Want to stay active for many years to come? Music might be just what the doctor ordered (research shows!) to help you stay motivated, reduce your risk of injury and pain and even make your workouts seem easier (and who doesn’t want that?)
Slow aging with music
Music is not just for aerobics class—it may also help slow the aging process.
As we age, the goal for many people is to be able to do the things they want to do, without pain, for as long as possible. Unfortunately, as balance worsens the risk of falls becomes a greater concern. Research now suggests that adding music to physical activity could help. One study found that music can improve agility and dynamic balance —which are essential for common mobility tasks such as getting on and off a bus, or going to the bathroom—in aging populations.
The study used a randomized control trial where elderly individuals participated in the music-based exercise class once a week. These participants showed improvements in balance, as well as a reduction in the rate and consequence of falls, compared to those who did not attend the class.
There are many other benefits to exercising as we age. According to the American College of Sports Medicine, these include;
- Improved cardiovascular and respiratory function,
- Reduction in cardiovascular disease risks,
- Decreased anxiety and depression,
- Improved cognitive function, and
- Enhanced function and independent living.
With proper attention to fitness levels, many of the usual age-related declines in physical health can be prevented. If the list above wasn’t enough to get you off your seat, then it’s time to tune in to your favourite music.
The Power to Motivate
Walk into any gym or fitness class and you’ll hear music. It turns out, there’s a good reason why. Research shows that music has the power to motivate. What’s more, adding a soundtrack to your physical activities can make exercise seem easier.
Music has motivational qualities, including “rhythm response” or “musicality,” which refers to harmony and melody. Music programs should be varied throughout the day and over time with a strong rhythmical component to be most effective.

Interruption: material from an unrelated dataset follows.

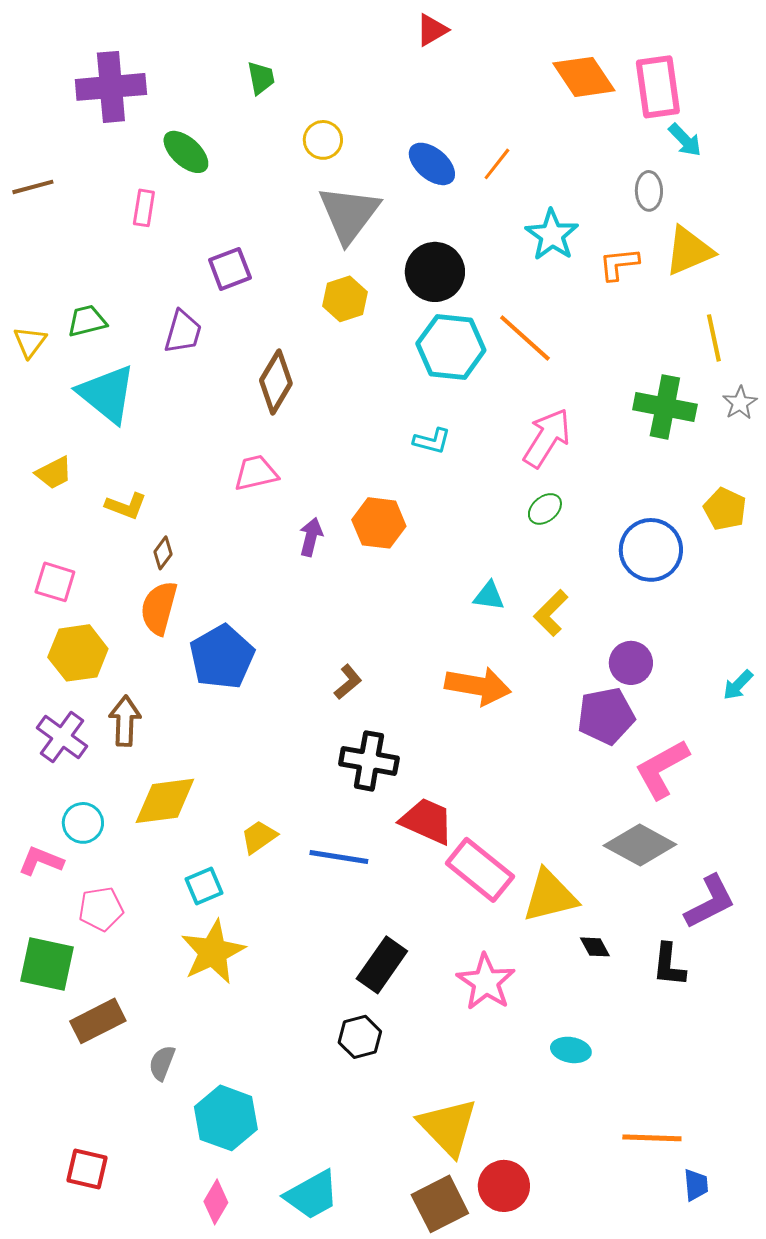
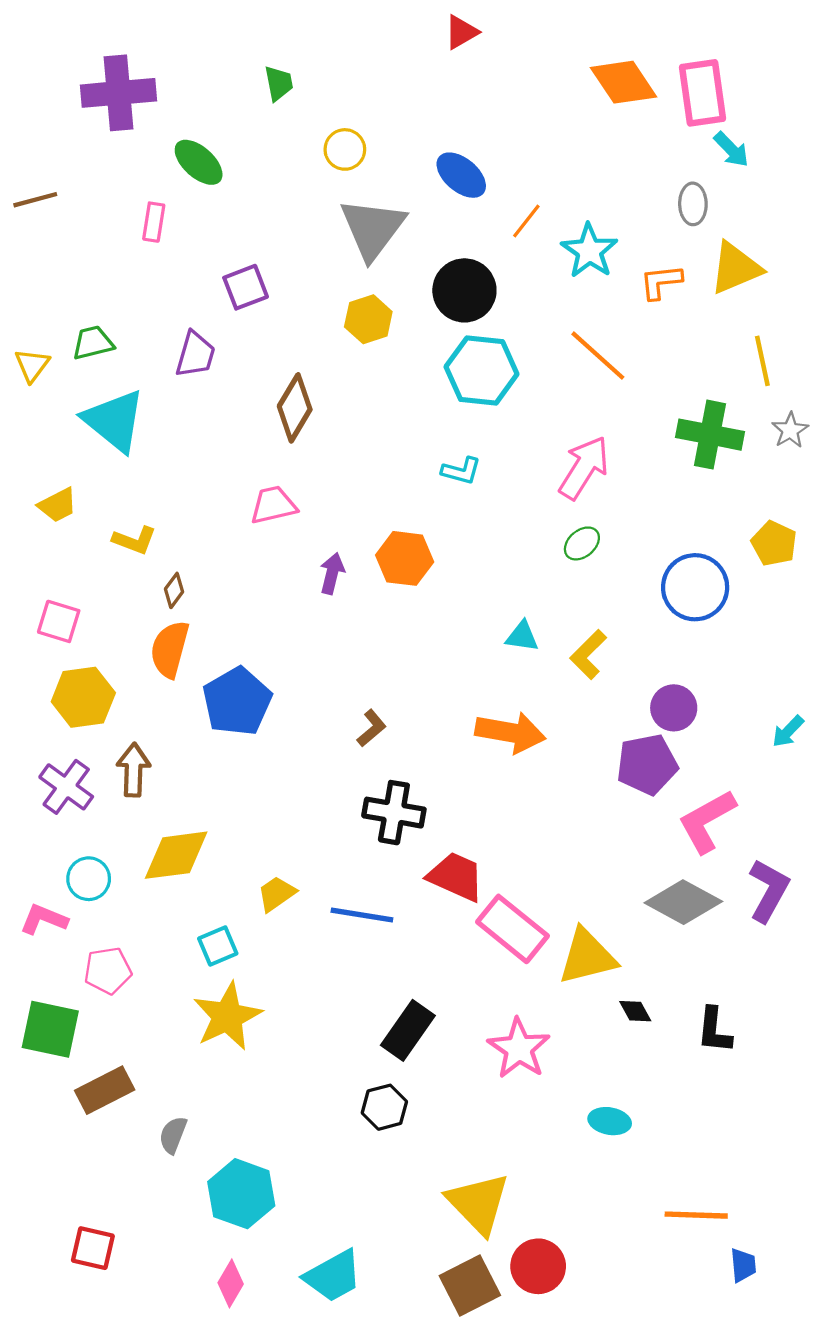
orange line: (497, 164) -> (526, 221), moved
orange line: (525, 338) -> (598, 356), moved
purple L-shape: (710, 902) -> (769, 890), moved, turned -34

A study out of Japan examined the effects of music on “rating of perceived exertion” or how hard someone perceives an activity to be. This research group found that music provides a “distraction effect” during low intensity exercise and may decrease the influence of stress caused by fatigue. Therefore, listening to music while exercising may make it feel like it’s easier to complete.
What’s interesting is that the “motivational” nature of music largely depends on the age and socio-cultural background of participants. So while a spin class blasting pop music may be perfect for young urban types, studies suggest that more mature generations prefer classical music for motivation. As a result, playing music that is aligned with the taste of participants may be more appropriate than what the instructor feels is “motivating.”
Get Active, Stay Active
Music is a tool that can help you get active and stay active, which is vital to preserving health and wellbeing for years to come.
In the words of Billy Joel: “Music in itself is healing. It’s an explosive expression of humanity. It’s something we are all touched by. No matter what culture we’re from, everyone loves music.”